In a 2019 English class at The Academy of Seminole, students write descriptive essays. Charter schools like this one are slated to reap the biggest benefits from a recent State Board of Education action to equalize funding between charter and traditional public schools.

Emily Wendler / StateImpact Oklahoma

Years after charter school divided rural community, some see broken promises while others note academic progress

  • Emily Wendler

Two years ago, the Oklahoma State Board of Education for the first time exercised its authority to approve a rural charter school.

The decision was contentious. A local school board had already denied the charter’s application twice, saying it was incomplete and there wasn’t enough support for the school.

The State Board overturned the local board’s decision, which left some wondering who’s really in control of their community.

That charter school — The Academy of Seminole — has now been open for about six months, with 32 students enrolled across 9th and 10th grades.

In its application to the State Board of Education, the charter’s proponents forecasted having a minimum of 30 kids in year one and a maximum of 60.

Paul Campbell, the local businessman who started the school, said he wanted a higher enrollment this first year, but said the school stopped recruiting too soon. He also said drama surrounding the charter school’s creating scared parents away.

“There were still a lot of reluctant parents because it was such a polarizing subject,” he said. “People stopped talking to each other because of this issue.”

The charter will offer more grades next year, and Campbell said about 60 additional kids have already signed up.

Alfred Gaches, superintendent of Seminole Public Schools — the local district that denied the charter application — said the charter’s enrollment numbers bolster his argument that the school never had much community support in the first place.

“Not only are they not Seminole students, but they’re taking students from all the surrounding areas as well and can still only generate 32,” he said.

The appeal

The debate over whether Seminole needed a charter school started in 2016.

Campbell, the CEO of a local aerospace company, said he was trying to hire more people, but potential employees kept turning him down because they weren’t impressed with Seminole Public Schools.

Campbell said he offered financial support to the district, but school board members rejected the funding, so the businessman took advantage of a new state law allowing him to start a rural charter school.

After the local district twice denied his application, Campbell appealed to the Oklahoma State Board of Education.

The January 2017 board meeting about the appeal was tense. Gaches, the Seminole Public Schools superintendent, defended his school board’s decision to deny the application —and charter proponents disputed him.

Three main issues kept coming up as state board members decided whether or not to approve the charter school.

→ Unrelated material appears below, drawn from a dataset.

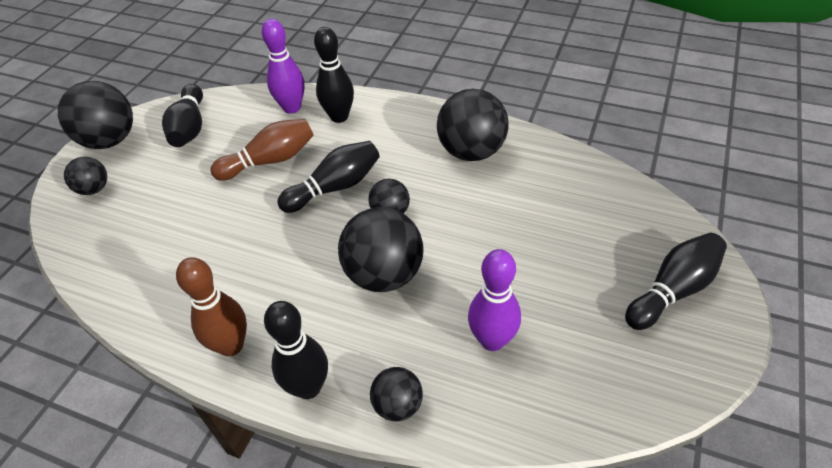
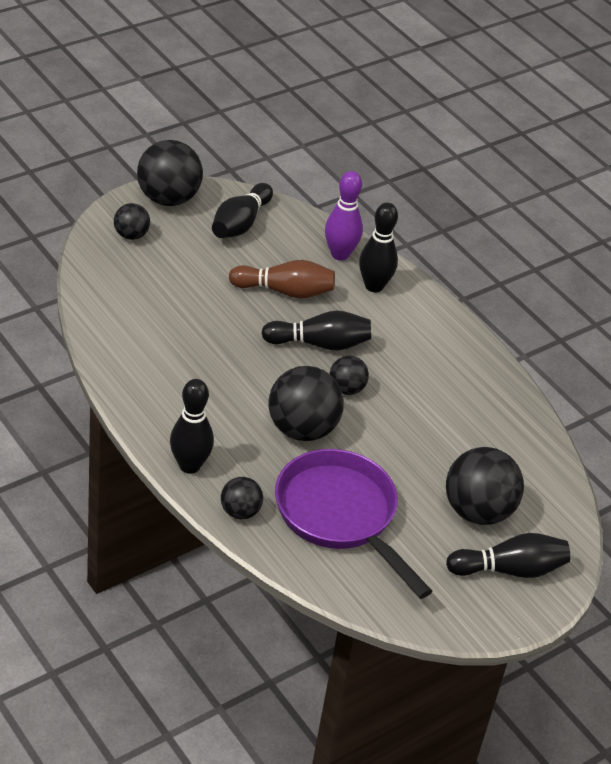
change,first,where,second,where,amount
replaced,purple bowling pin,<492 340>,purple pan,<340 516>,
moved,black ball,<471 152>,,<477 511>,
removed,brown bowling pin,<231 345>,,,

Community support was one of them.

The law says charter applicants have to show that residents within the school district boundaries support the charter; Gaches argued surveys showed the charter school did not have that support.

But during the meeting, state board members saw a lack of community support for the district from another angle: Seminole Public Schools had recently asked residents to vote ‘yes’ on two bond proposals to replace its deteriorating high school building. Both failed.

Another sticking point that day was academic performance.

Campbell and other charter supporters argued Seminole Public Schools weren’t performing well. Campbell told State Board members that parents didn’t want to put their kids in a school that averaged a 19.5 on the ACT college entrance exam.

He told Board members his charter school would be heavily focused on science and math and laid out plans to hire a Texas-based company to provide the academic curriculum.

Superintendent Gaches countered that Seminole Public School students already achieved higher scores than kids using the Texas company’s framework.

Now, however, Gaches says the argument is irrelevant.

“Things they boasted about in their original application just aren’t coming true,” he said.

‘Growing pains’

Just a few months after the state board approved its application, the Seminole Academy’s backers decided not to use the Texas-based company and opted to delay the opening of the school so they could write their own curriculum instead.

State board members approved those changes at a meeting in May 2017, spending less than five minutes discussing them.

Seminole superintendent Gaches questioned whether it’s fair to approve a charter school’s application and later allow it to revise its curriculum.

Former Republican State Rep. Lee Denney, who is on the charter school’s board and authored the legislation allowing for rural charters, called the changes growing pains.

“I didn’t feel like we were backtracking,” she said. “It probably looked that way to the outside. A lot of it was just being the first and forging new ground, and making decisions that would best fit our new school.”

Changes

It’s too early to tell whether the charter is performing better or worse than the local school district, but charter founder Campbell said benchmark tests show students have improved dramatically in the short time it’s been open. He also said the charter has helped him hire at least two people.

Eight months after the state board overturned the Seminole school board’s decision to reject the charter school,  the local community made a third attempt at passing a bond issue. This time, they were successful.

Seminole superintendent Gaches said nearly 70 percent of district residents supported the measure and a new high school building is set to open by the end of this year.

 

Editor’s note: This story has been updated to add context from the interview with Paul Campbell.